Al trabajar desde ese lugar, el director asume la defensa de una posición política que tiene que ver con pensarse en comunidad, sobre la base de que las cosas se van formulando en una construcción común o son manipuladas. Por eso, a la hora de dirigir, intenta apostar por la obra más abierta posible para que “aloje el lugar del otro”. Y en ese sentido, cree que en Buenos Aires a veces se practica un teatro que cuenta con un histrionismo maravilloso, pero que se vuelve un tanto “patotero, porque impone teatro. Esa imposición crea una superficie bastante impenetrable, y prefiero pensar en una superficie más débil, ahuecada, que aloje a ese otro que viene a ver lo que uno hace; y así terminar gestando una suerte de cooperación”.

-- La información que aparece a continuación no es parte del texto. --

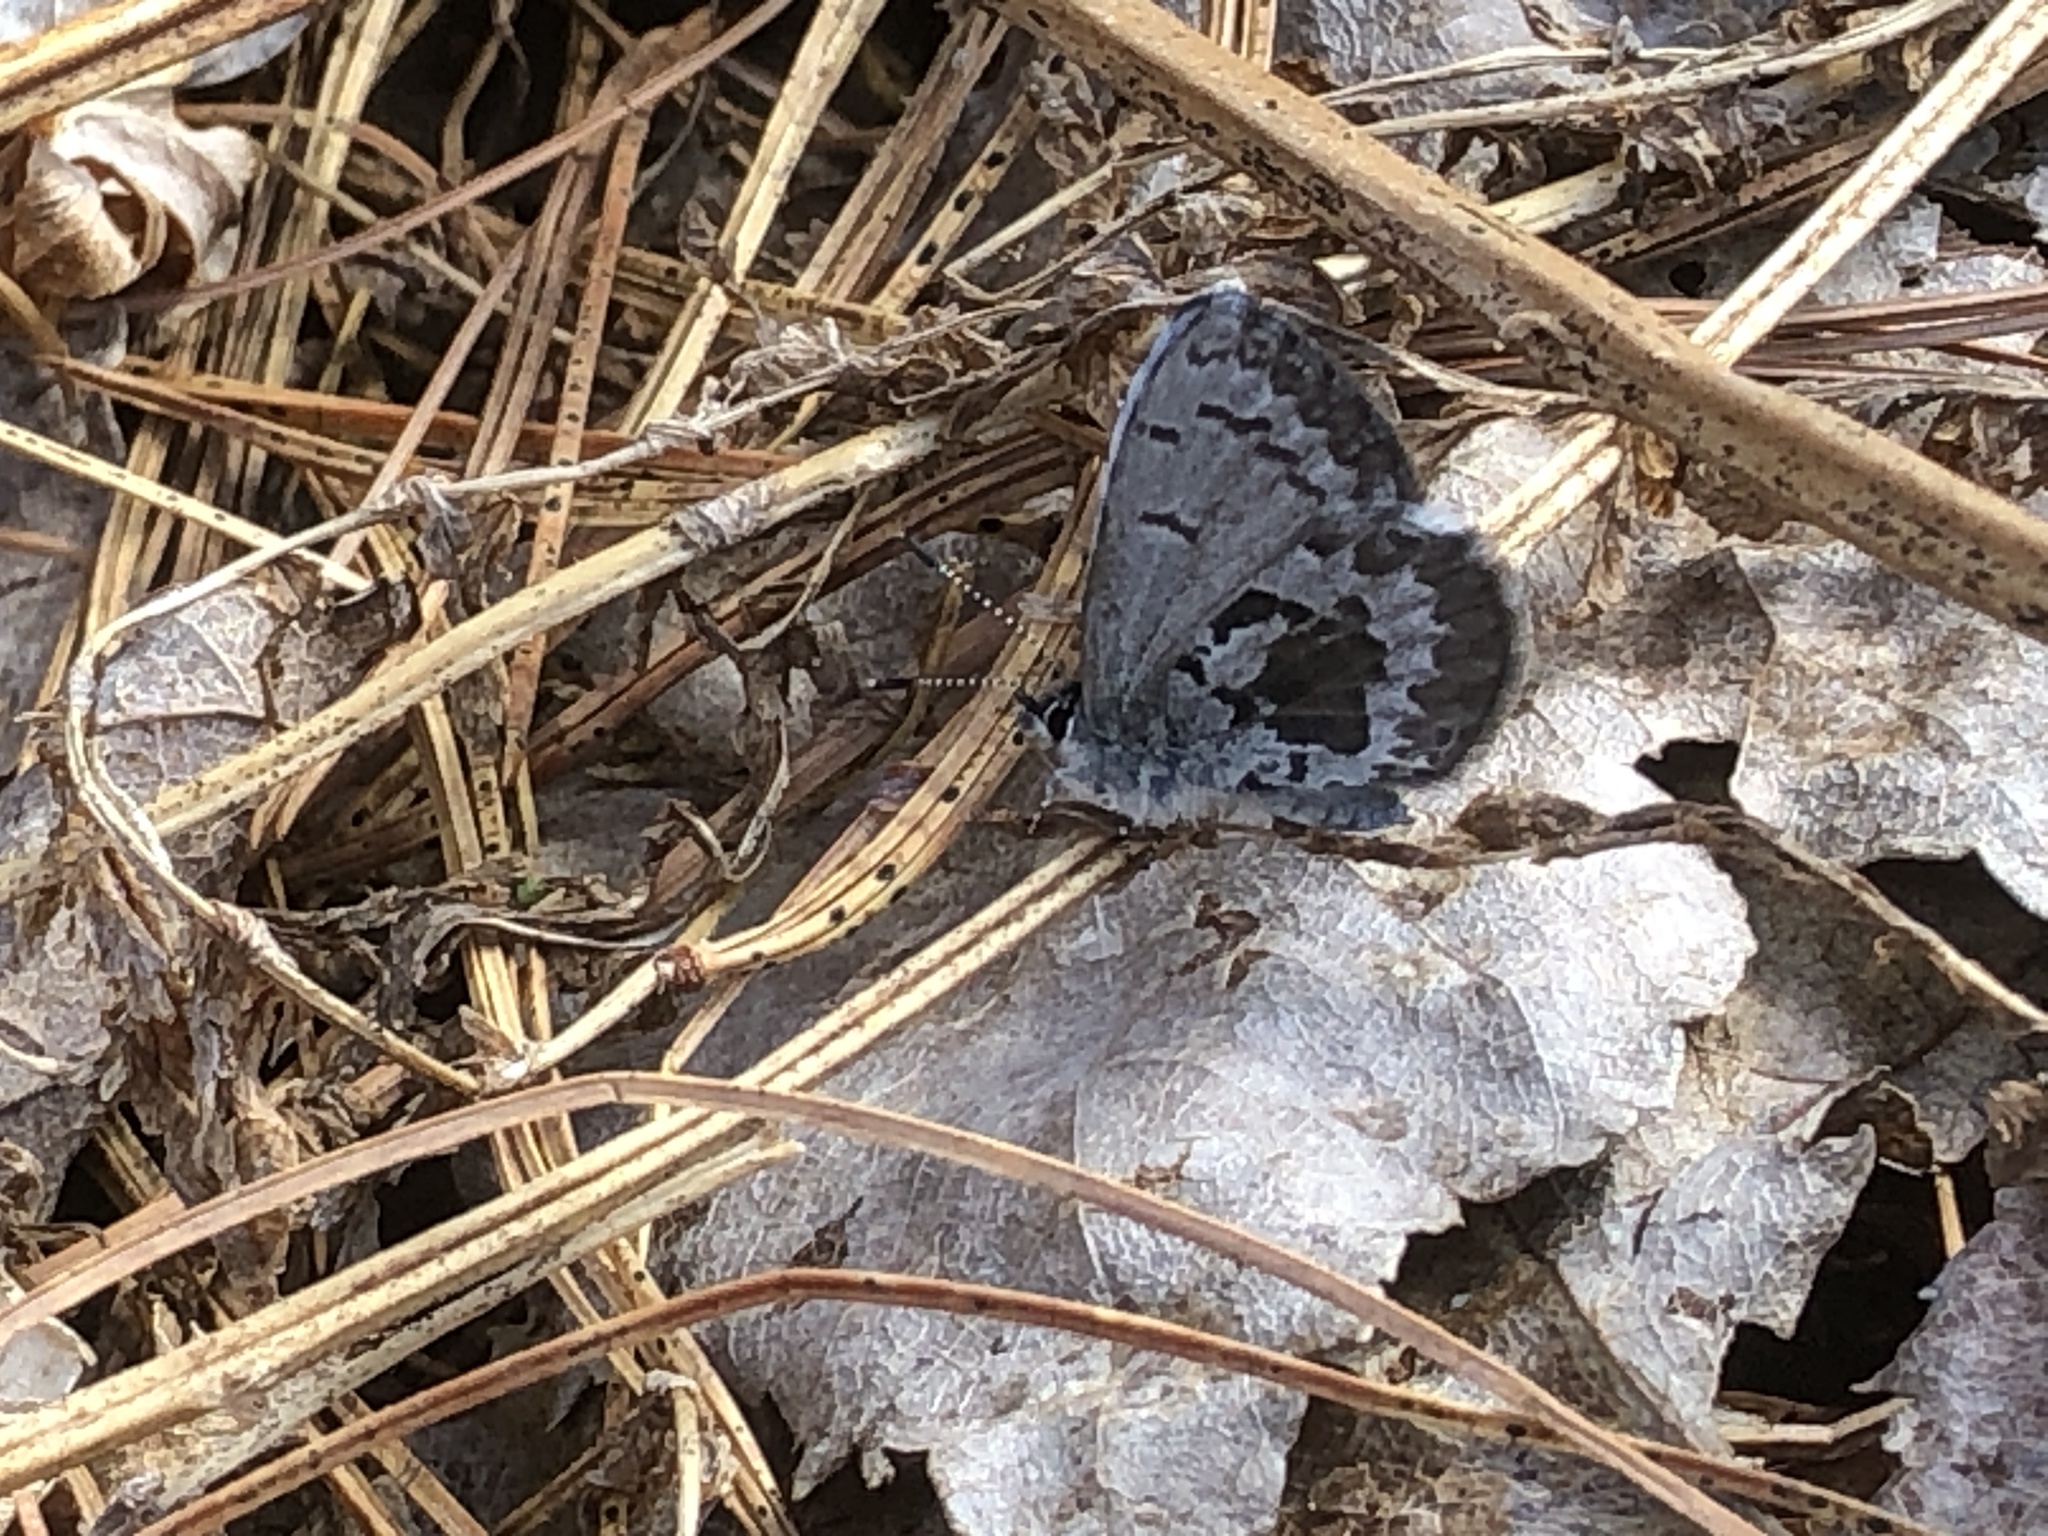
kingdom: Animalia
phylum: Arthropoda
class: Insecta
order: Lepidoptera
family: Lycaenidae
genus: Celastrina
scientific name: Celastrina ladon
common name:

Buena parte de la crítica puso A mamá y Mi hijo... en el casillero “familias disfuncionales”. Cacace dice que esa definición lo deja en un estado “de mucha sensibilidad”, sobre todo cuando se aplican etiquetas como la de la familia disfuncional o lo brechtiano sólo porque los actores miran al público y comparten sus parlamentos, y así se crean cruces engorrosos. “Creo que si necesitás ubicar en categorías aquello que ves, como crítico no estás teniendo un movimiento natural, porque tal vez esto no se inscriba en ninguna de esas categorías, y tal vez eso sea lo más interesante. La familia disfuncional, además, en términos precisos, no sería lo que ocurre en Mi hijo...; esta es una familia que puede cosas. En un momento cuidé muchísimo la puesta en escena para que no llegara a transformarse en un mensaje de amor y paz, sino en algo que está atravesado por el dolor”. Y así, la vía de acceso a la pieza se da desde un mecanismo de sensibilidad.